### WHAT THE TASK REQUIRES:
In the records below, find the lines that include "площади" and copy each.

### THE INPUT:
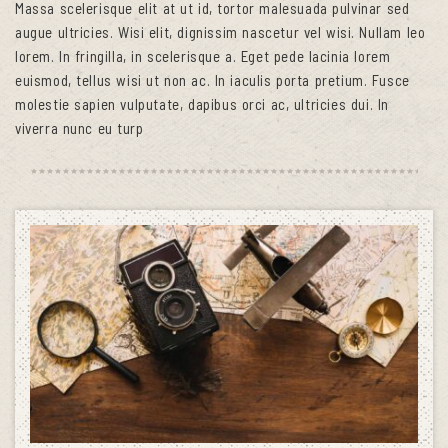
Massa scelerisque elit at ut id, tortor malesuada pulvinar sed
augue ultricies. Wisi elit, dignissim nascetur vel wisi. Nullam leo
lorem. In fringilla, in scelerisque a. Eget pede lacinia lorem
euismod, tellus wisi ut non ac. In iaculis porta pretium. Fusce
molestie sapien vulputate, dapibus orci ac, ultricies dui. In
viverra nunc eu turp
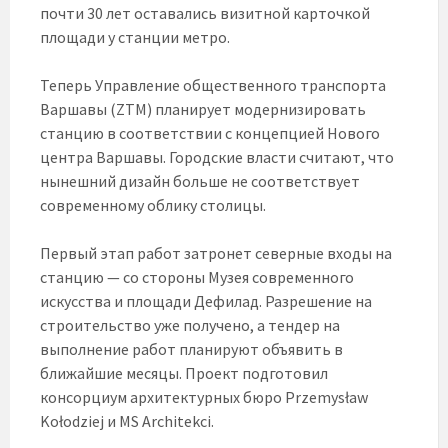
почти 30 лет оставались визитной карточкой
площади у станции метро.
Теперь Управление общественного транспорта
Варшавы (ZTM) планирует модернизировать
станцию в соответствии с концепцией Нового
центра Варшавы. Городские власти считают, что
нынешний дизайн больше не соответствует
современному облику столицы.
Первый этап работ затронет северные входы на
станцию — со стороны Музея современного
искусства и площади Дефилад. Разрешение на
строительство уже получено, а тендер на
выполнение работ планируют объявить в
ближайшие месяцы. Проект подготовил
консорциум архитектурных бюро Przemysław
Kołodziej и MS Architekci.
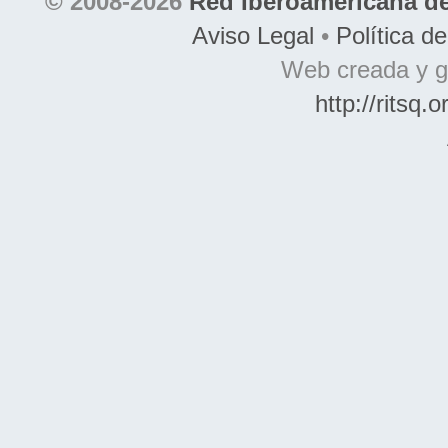
© 2008-2026
Red Iberoamericana de
Aviso Legal
•
Política d
Web creada y g
http://ritsq.o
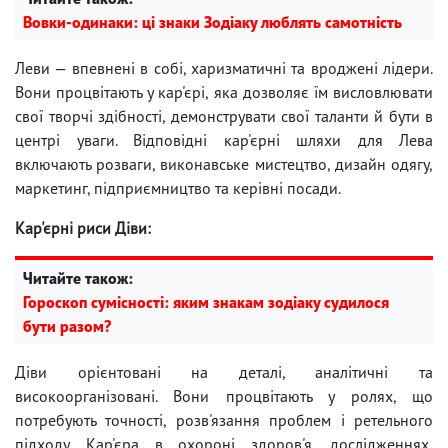
Вовки-одинаки: ці знаки Зодіаку люблять самотність
Леви — впевнені в собі, харизматичні та вроджені лідери.
Вони процвітають у кар'єрі, яка дозволяє їм висловлювати
свої творчі здібності, демонструвати свої таланти й бути в
центрі уваги. Відповідні кар'єрні шляхи для Лева
включають розваги, виконавське мистецтво, дизайн одягу,
маркетинг, підприємництво та керівні посади.
Кар'єрні риси Діви:
Читайте також:
Гороскоп сумісності: яким знакам зодіаку судилося
бути разом?
Діви орієнтовані на деталі, аналітичні та
високоорганізовані. Вони процвітають у ролях, що
потребують точності, розв'язання проблем і ретельного
підходу. Кар'єра в охороні здоров'я, дослідженнях,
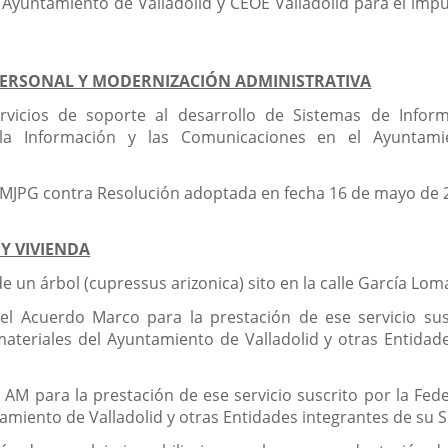
Ayuntamiento de Valladolid y CEOE Valladolid para el impuls
PERSONAL Y MODERNIZACIÓN ADMINISTRATIVA
ervicios de soporte al desarrollo de Sistemas de Infor
a Información y las Comunicaciones en el Ayuntamien
 MJPG contra Resolución adoptada en fecha 16 de mayo de 
Y VIVIENDA
de un árbol (cupressus arizonica) sito en la calle García Lom
 el Acuerdo Marco para la prestación de ese servicio su
ateriales del Ayuntamiento de Valladolid y otras Entidade
l AM para la prestación de ese servicio suscrito por la Fed
tamiento de Valladolid y otras Entidades integrantes de su 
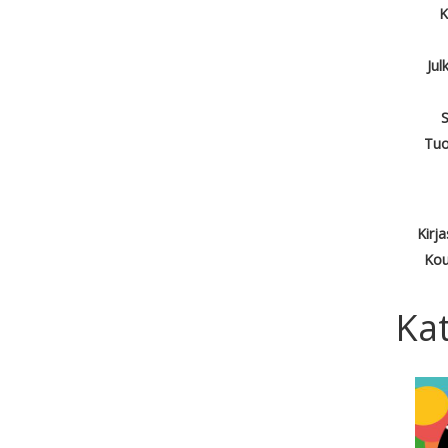
K
Jul
S
Tuo
Kirj
Kou
Kat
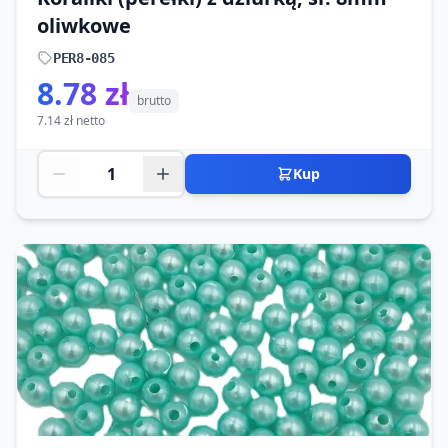
oliwkowe
PER8-085
8.78 zł
brutto
7.14 zł netto
Kup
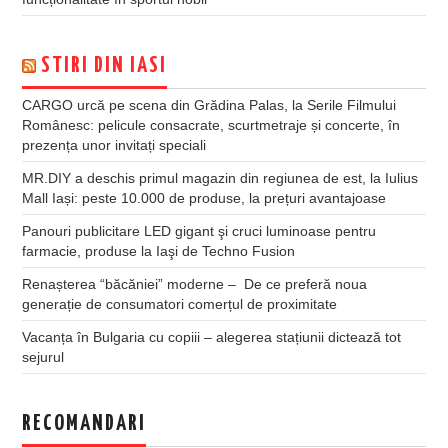
STIRI DIN IASI
CARGO urcă pe scena din Grădina Palas, la Serile Filmului
Românesc: pelicule consacrate, scurtmetraje și concerte, în
prezența unor invitați speciali
MR.DIY a deschis primul magazin din regiunea de est, la Iulius
Mall Iași: peste 10.000 de produse, la prețuri avantajoase
Panouri publicitare LED gigant şi cruci luminoase pentru
farmacie, produse la Iaşi de Techno Fusion
Renașterea “băcăniei” moderne – De ce preferă noua
generație de consumatori comerțul de proximitate
Vacanța în Bulgaria cu copiii – alegerea stațiunii dictează tot
sejurul
RECOMANDARI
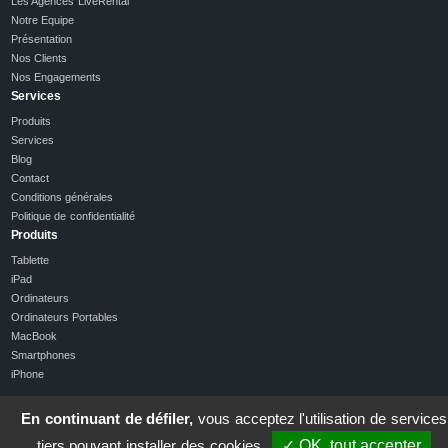
Les Agences LiveRental
Notre Equipe
Présentation
Nos Clients
Nos Engagements
Services
Produits
Services
Blog
Contact
Conditions générales
Politique de confidentialité
Produits
Tablette
iPad
Ordinateurs
Ordinateurs Portables
MacBook
Smartphones
iPhone
En continuant de défiler,
vous acceptez l'utilisation de services
tiers pouvant installer des cookies
✓ OK, tout accepter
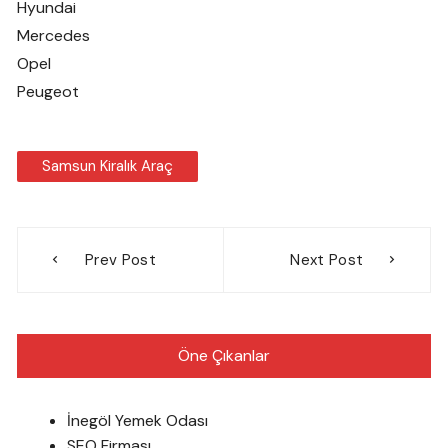
Hyundai
Mercedes
Opel
Peugeot
Samsun Kiralık Araç
Yazı
Prev Post
Next Post
gezinmesi
Öne Çıkanlar
İnegöl Yemek Odası
SEO Firması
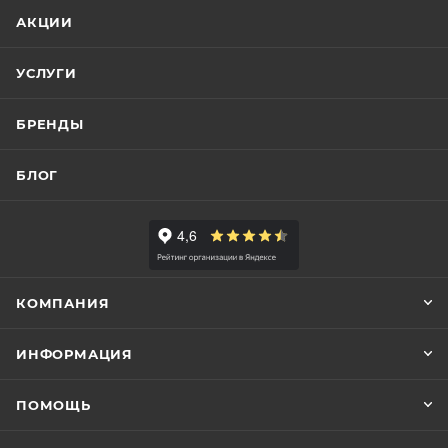
АКЦИИ
УСЛУГИ
БРЕНДЫ
БЛОГ
КОМПАНИЯ
ИНФОРМАЦИЯ
ПОМОЩЬ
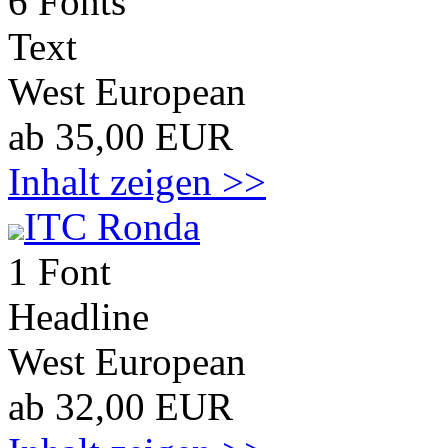
6 Fonts
Text
West European
ab 35,00 EUR
Inhalt zeigen >>
ITC Ronda
1 Font
Headline
West European
ab 32,00 EUR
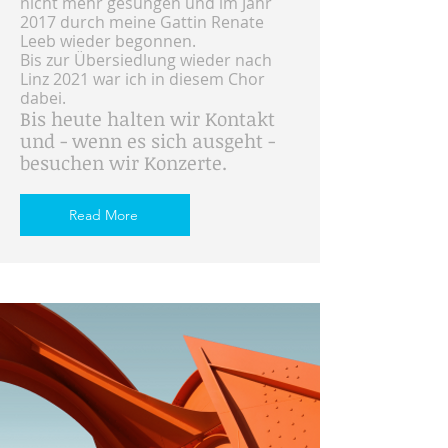
nicht mehr gesungen und im Jahr
2017 durch meine Gattin Renate
Leeb wieder begonnen.
Bis zur Übersiedlung wieder nach
Linz 2021 war ich in diesem Chor
dabei.
Bis heute halten wir Kontakt
und - wenn es sich ausgeht -
besuchen wir Konzerte.
Read More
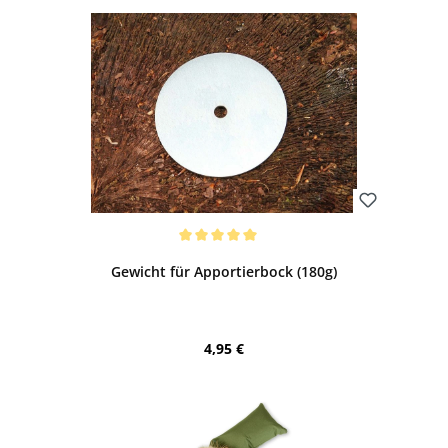
Bewerten
Durchschnittliche Bewertung von 5 von 5 Sternen
Gewicht für Apportierbock (180g)
Regulärer Preis:
4,95 €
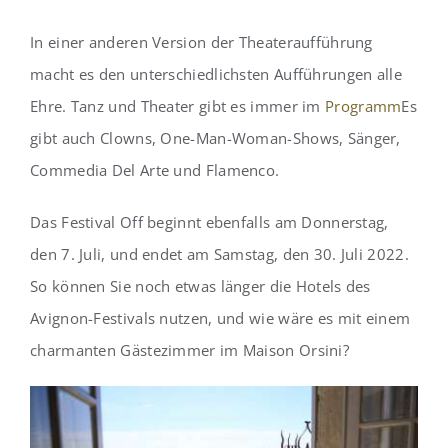
In einer anderen Version der Theateraufführung
macht es den unterschiedlichsten Aufführungen alle
Ehre. Tanz und Theater gibt es immer im
Programm
Es
gibt auch Clowns, One-Man-Woman-Shows, Sänger,
Commedia Del Arte und Flamenco.
Das Festival Off beginnt ebenfalls am Donnerstag,
den 7. Juli, und endet am Samstag, den 30. Juli 2022.
So können Sie noch etwas länger die Hotels des
Avignon-Festivals nutzen, und wie wäre es mit einem
charmanten Gästezimmer im Maison Orsini?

### EXPECTED ANSWER:
площади у станции метро.
искусства и площади Дефилад. Разрешение на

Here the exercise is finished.